Dr Pamela Graham commits to building on Ghana Audit Service strengths rather than imposing change from outside

The newly sworn-in Auditor-General, Dr Pamela Graham, has committed to working alongside dedicated professionals within the Ghana Audit Service to strengthen existing systems and build on what already works, rather than imposing sweeping change from the outside.
Dr Graham made the commitment in her inaugural address at the Presidency, following her swearing-in as the first woman to hold the office of Auditor-General in the history of the Republic.
She said while she brought 25 years of private sector experience to the role, she was acutely aware that public service carried its own complexities, and that the path to a stronger institution lay in collaboration rather than unilateral transformation.
“It is imperative that I work hand in hand with all dedicated professionals within the service to strengthen what already exists, improve where necessary, and continue to build an institution that commands confidence and trust,” Dr Graham said.
She told colleagues in the Audit Service that the moment of her appointment belonged to all of them, and that the credibility of the institution would be shaped by their daily decisions, the rigour of their work, the standards they refused to compromise and the courage to insist on what was right even when it was inconvenient.
Dr Graham said she was coming into the role with a fresh perspective grounded in professional rigour, global standards and a strong culture of performance and results, and that she saw her appointment as an opportunity to bring that discipline into the public financial management space without losing sight of the institutional knowledge and dedication already present within the service.

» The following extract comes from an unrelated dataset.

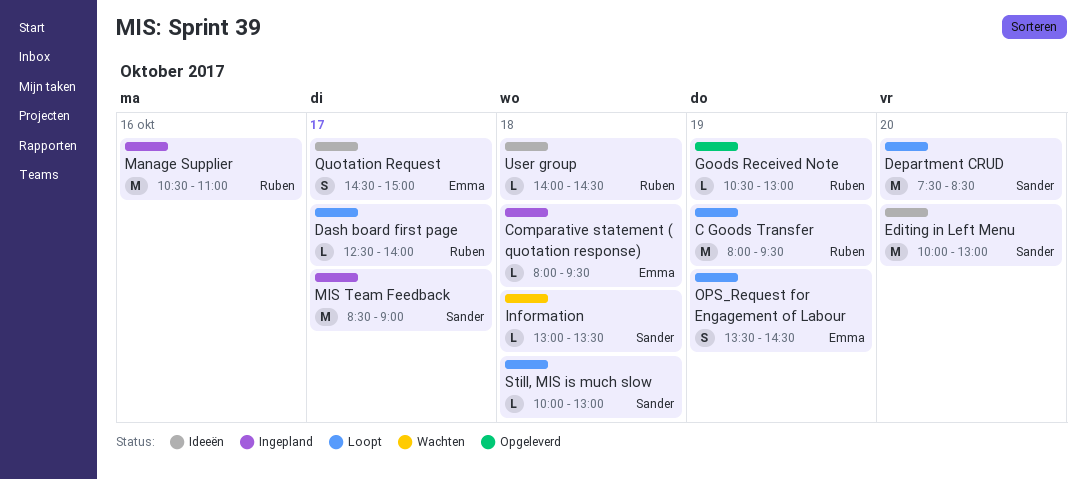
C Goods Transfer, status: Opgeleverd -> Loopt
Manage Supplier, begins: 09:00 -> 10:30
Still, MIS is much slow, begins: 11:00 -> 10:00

She drew on her two decades of managing various engagements under the Office of the Auditor-General to acknowledge that she was not arriving without context, saying she understood the terrain and intended to use that understanding to guide the changes she believed were necessary.
Dr Graham warned that errors in public financial records were truly harmful, citing a recent IMANI Africa policy brief titled The Integrity of the Public Ledger and the Cost of Error, which she said reminded the country that inaccuracies in the public ledger shaped decisions, influenced priorities and could quietly undermine the systems citizens relied on.
“When the public ledger loses its integrity, the nation pays a price, not only in financial terms, but in trust,” she said.
She welcomed the establishment of dedicated high courts to handle infractions arising from the Auditor-General’s report, describing it as a step in the right direction and saying that accountability had to be enforced in a timely and credible manner, because when findings were not acted upon, the system weakened further.
Dr Graham closed her address with a direct commitment to the President and the people of Ghana, pledging to protect the integrity of the public space, strengthen confidence in institutions and contribute in a practical and measurable way to restoring trust in the systems that served the nation.
“I will serve with diligence, with fairness, and with integrity,” she said.